Your instructions →
Omit the pictures, then reproduce every remaining record exactly.

Stored data entries →
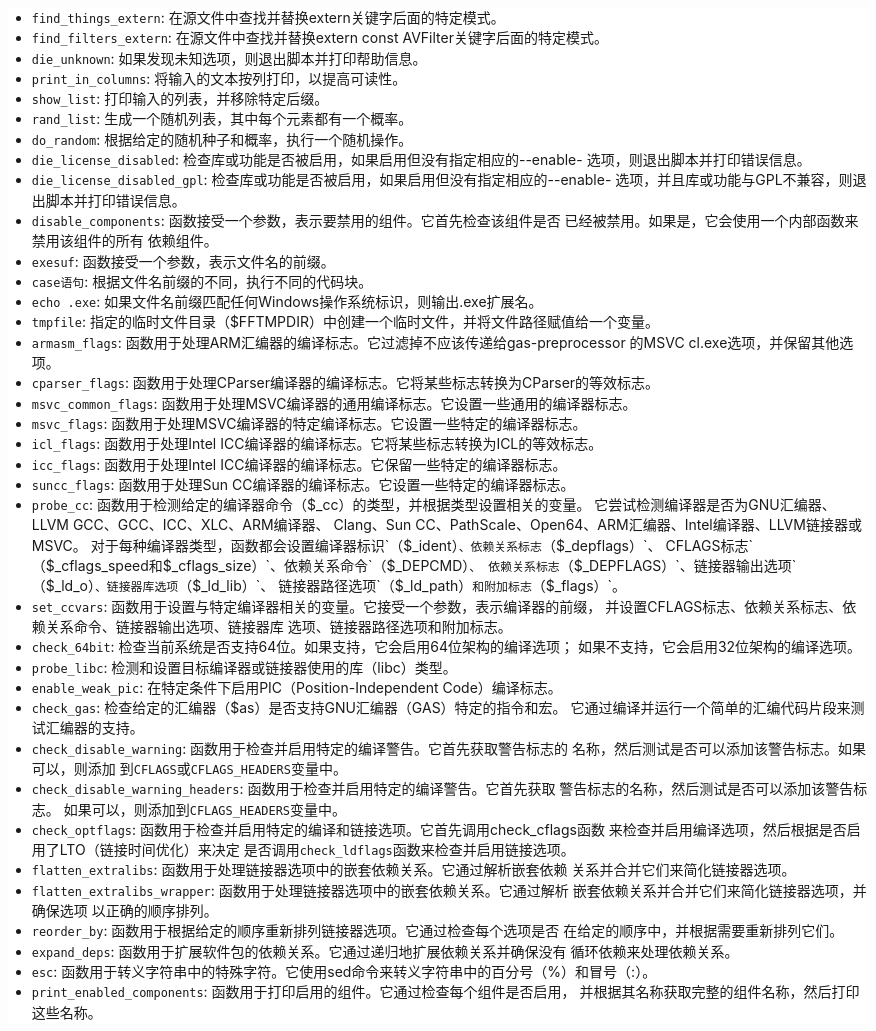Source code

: * `find_things_extern`: 在源文件中查找并替换extern关键字后面的特定模式。
* `find_filters_extern`: 在源文件中查找并替换extern const AVFilter关键字后面的特定模式。
* `die_unknown`: 如果发现未知选项，则退出脚本并打印帮助信息。
* `print_in_columns`: 将输入的文本按列打印，以提高可读性。
* `show_list`: 打印输入的列表，并移除特定后缀。
* `rand_list`: 生成一个随机列表，其中每个元素都有一个概率。
* `do_random`: 根据给定的随机种子和概率，执行一个随机操作。
* `die_license_disabled`: 检查库或功能是否被启用，如果启用但没有指定相应的--enable-
                          选项，则退出脚本并打印错误信息。
* `die_license_disabled_gpl`: 检查库或功能是否被启用，如果启用但没有指定相应的--enable-
                              选项，并且库或功能与GPL不兼容，则退出脚本并打印错误信息。
* `disable_components`: 函数接受一个参数，表示要禁用的组件。它首先检查该组件是否
                        已经被禁用。如果是，它会使用一个内部函数来禁用该组件的所有
                        依赖组件。
* `exesuf`: 函数接受一个参数，表示文件名的前缀。
* `case语句`: 根据文件名前缀的不同，执行不同的代码块。
* `echo .exe`: 如果文件名前缀匹配任何Windows操作系统标识，则输出.exe扩展名。
* `tmpfile`: 指定的临时文件目录（$FFTMPDIR）中创建一个临时文件，并将文件路径赋值给一个变量。
* `armasm_flags`: 函数用于处理ARM汇编器的编译标志。它过滤掉不应该传递给gas-preprocessor
                  的MSVC cl.exe选项，并保留其他选项。
* `cparser_flags`: 函数用于处理CParser编译器的编译标志。它将某些标志转换为CParser的等效标志。
* `msvc_common_flags`: 函数用于处理MSVC编译器的通用编译标志。它设置一些通用的编译器标志。
* `msvc_flags`: 函数用于处理MSVC编译器的特定编译标志。它设置一些特定的编译器标志。
* `icl_flags`: 函数用于处理Intel ICC编译器的编译标志。它将某些标志转换为ICL的等效标志。
* `icc_flags`: 函数用于处理Intel ICC编译器的编译标志。它保留一些特定的编译器标志。
* `suncc_flags`: 函数用于处理Sun CC编译器的编译标志。它设置一些特定的编译器标志。
* `probe_cc`: 函数用于检测给定的编译器命令（$_cc）的类型，并根据类型设置相关的变量。
              它尝试检测编译器是否为GNU汇编器、LLVM GCC、GCC、ICC、XLC、ARM编译器、
              Clang、Sun CC、PathScale、Open64、ARM汇编器、Intel编译器、LLVM链接器或MSVC。
              对于每种编译器类型，函数都会设置编译器标识`（$_ident）`、依赖关系标志`（$_depflags）`、
              CFLAGS标志`（$_cflags_speed和$_cflags_size）`、依赖关系命令`（$_DEPCMD）`、
              依赖关系标志`（$_DEPFLAGS）`、链接器输出选项`（$_ld_o）`、链接器库选项`（$_ld_lib）`、
              链接器路径选项`（$_ld_path）`和附加标志`（$_flags）`。
* `set_ccvars`: 函数用于设置与特定编译器相关的变量。它接受一个参数，表示编译器的前缀，
                并设置CFLAGS标志、依赖关系标志、依赖关系命令、链接器输出选项、链接器库
                选项、链接器路径选项和附加标志。
* `check_64bit`: 检查当前系统是否支持64位。如果支持，它会启用64位架构的编译选项；
                 如果不支持，它会启用32位架构的编译选项。
* `probe_libc`: 检测和设置目标编译器或链接器使用的库（libc）类型。
* `enable_weak_pic`: 在特定条件下启用PIC（Position-Independent Code）编译标志。
* `check_gas`: 检查给定的汇编器（$as）是否支持GNU汇编器（GAS）特定的指令和宏。
               它通过编译并运行一个简单的汇编代码片段来测试汇编器的支持。
* `check_disable_warning`: 函数用于检查并启用特定的编译警告。它首先获取警告标志的
                           名称，然后测试是否可以添加该警告标志。如果可以，则添加
                           到`CFLAGS`或`CFLAGS_HEADERS`变量中。
* `check_disable_warning_headers`: 函数用于检查并启用特定的编译警告。它首先获取
                                   警告标志的名称，然后测试是否可以添加该警告标志。
                                   如果可以，则添加到`CFLAGS_HEADERS`变量中。
* `check_optflags`: 函数用于检查并启用特定的编译和链接选项。它首先调用check_cflags函数
                    来检查并启用编译选项，然后根据是否启用了LTO（链接时间优化）来决定
                    是否调用`check_ldflags`函数来检查并启用链接选项。
* `flatten_extralibs`: 函数用于处理链接器选项中的嵌套依赖关系。它通过解析嵌套依赖
                       关系并合并它们来简化链接器选项。
* `flatten_extralibs_wrapper`: 函数用于处理链接器选项中的嵌套依赖关系。它通过解析
                               嵌套依赖关系并合并它们来简化链接器选项，并确保选项
                               以正确的顺序排列。
* `reorder_by`: 函数用于根据给定的顺序重新排列链接器选项。它通过检查每个选项是否
                在给定的顺序中，并根据需要重新排列它们。
* `expand_deps`: 函数用于扩展软件包的依赖关系。它通过递归地扩展依赖关系并确保没有
                 循环依赖来处理依赖关系。
* `esc`: 函数用于转义字符串中的特殊字符。它使用sed命令来转义字符串中的百分号（%）和冒号（:）。
* `print_enabled_components`: 函数用于打印启用的组件。它通过检查每个组件是否启用，
                              并根据其名称获取完整的组件名称，然后打印这些名称。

Completed exercise →
Source code

: * `find_things_extern`: 在源文件中查找并替换extern关键字后面的特定模式。
* `find_filters_extern`: 在源文件中查找并替换extern const AVFilter关键字后面的特定模式。
* `die_unknown`: 如果发现未知选项，则退出脚本并打印帮助信息。
* `print_in_columns`: 将输入的文本按列打印，以提高可读性。
* `show_list`: 打印输入的列表，并移除特定后缀。
* `rand_list`: 生成一个随机列表，其中每个元素都有一个概率。
* `do_random`: 根据给定的随机种子和概率，执行一个随机操作。
* `die_license_disabled`: 检查库或功能是否被启用，如果启用但没有指定相应的--enable-
                          选项，则退出脚本并打印错误信息。
* `die_license_disabled_gpl`: 检查库或功能是否被启用，如果启用但没有指定相应的--enable-
                              选项，并且库或功能与GPL不兼容，则退出脚本并打印错误信息。
* `disable_components`: 函数接受一个参数，表示要禁用的组件。它首先检查该组件是否
                        已经被禁用。如果是，它会使用一个内部函数来禁用该组件的所有
                        依赖组件。
* `exesuf`: 函数接受一个参数，表示文件名的前缀。
* `case语句`: 根据文件名前缀的不同，执行不同的代码块。
* `echo .exe`: 如果文件名前缀匹配任何Windows操作系统标识，则输出.exe扩展名。
* `tmpfile`: 指定的临时文件目录（$FFTMPDIR）中创建一个临时文件，并将文件路径赋值给一个变量。
* `armasm_flags`: 函数用于处理ARM汇编器的编译标志。它过滤掉不应该传递给gas-preprocessor
                  的MSVC cl.exe选项，并保留其他选项。
* `cparser_flags`: 函数用于处理CParser编译器的编译标志。它将某些标志转换为CParser的等效标志。
* `msvc_common_flags`: 函数用于处理MSVC编译器的通用编译标志。它设置一些通用的编译器标志。
* `msvc_flags`: 函数用于处理MSVC编译器的特定编译标志。它设置一些特定的编译器标志。
* `icl_flags`: 函数用于处理Intel ICC编译器的编译标志。它将某些标志转换为ICL的等效标志。
* `icc_flags`: 函数用于处理Intel ICC编译器的编译标志。它保留一些特定的编译器标志。
* `suncc_flags`: 函数用于处理Sun CC编译器的编译标志。它设置一些特定的编译器标志。
* `probe_cc`: 函数用于检测给定的编译器命令（$_cc）的类型，并根据类型设置相关的变量。
              它尝试检测编译器是否为GNU汇编器、LLVM GCC、GCC、ICC、XLC、ARM编译器、
              Clang、Sun CC、PathScale、Open64、ARM汇编器、Intel编译器、LLVM链接器或MSVC。
              对于每种编译器类型，函数都会设置编译器标识`（$_ident）`、依赖关系标志`（$_depflags）`、
              CFLAGS标志`（$_cflags_speed和$_cflags_size）`、依赖关系命令`（$_DEPCMD）`、
              依赖关系标志`（$_DEPFLAGS）`、链接器输出选项`（$_ld_o）`、链接器库选项`（$_ld_lib）`、
              链接器路径选项`（$_ld_path）`和附加标志`（$_flags）`。
* `set_ccvars`: 函数用于设置与特定编译器相关的变量。它接受一个参数，表示编译器的前缀，
                并设置CFLAGS标志、依赖关系标志、依赖关系命令、链接器输出选项、链接器库
                选项、链接器路径选项和附加标志。
* `check_64bit`: 检查当前系统是否支持64位。如果支持，它会启用64位架构的编译选项；
                 如果不支持，它会启用32位架构的编译选项。
* `probe_libc`: 检测和设置目标编译器或链接器使用的库（libc）类型。
* `enable_weak_pic`: 在特定条件下启用PIC（Position-Independent Code）编译标志。
* `check_gas`: 检查给定的汇编器（$as）是否支持GNU汇编器（GAS）特定的指令和宏。
               它通过编译并运行一个简单的汇编代码片段来测试汇编器的支持。
* `check_disable_warning`: 函数用于检查并启用特定的编译警告。它首先获取警告标志的
                           名称，然后测试是否可以添加该警告标志。如果可以，则添加
                           到`CFLAGS`或`CFLAGS_HEADERS`变量中。
* `check_disable_warning_headers`: 函数用于检查并启用特定的编译警告。它首先获取
                                   警告标志的名称，然后测试是否可以添加该警告标志。
                                   如果可以，则添加到`CFLAGS_HEADERS`变量中。
* `check_optflags`: 函数用于检查并启用特定的编译和链接选项。它首先调用check_cflags函数
                    来检查并启用编译选项，然后根据是否启用了LTO（链接时间优化）来决定
                    是否调用`check_ldflags`函数来检查并启用链接选项。
* `flatten_extralibs`: 函数用于处理链接器选项中的嵌套依赖关系。它通过解析嵌套依赖
                       关系并合并它们来简化链接器选项。
* `flatten_extralibs_wrapper`: 函数用于处理链接器选项中的嵌套依赖关系。它通过解析
                               嵌套依赖关系并合并它们来简化链接器选项，并确保选项
                               以正确的顺序排列。
* `reorder_by`: 函数用于根据给定的顺序重新排列链接器选项。它通过检查每个选项是否
                在给定的顺序中，并根据需要重新排列它们。
* `expand_deps`: 函数用于扩展软件包的依赖关系。它通过递归地扩展依赖关系并确保没有
                 循环依赖来处理依赖关系。
* `esc`: 函数用于转义字符串中的特殊字符。它使用sed命令来转义字符串中的百分号（%）和冒号（:）。
* `print_enabled_components`: 函数用于打印启用的组件。它通过检查每个组件是否启用，
                              并根据其名称获取完整的组件名称，然后打印这些名称。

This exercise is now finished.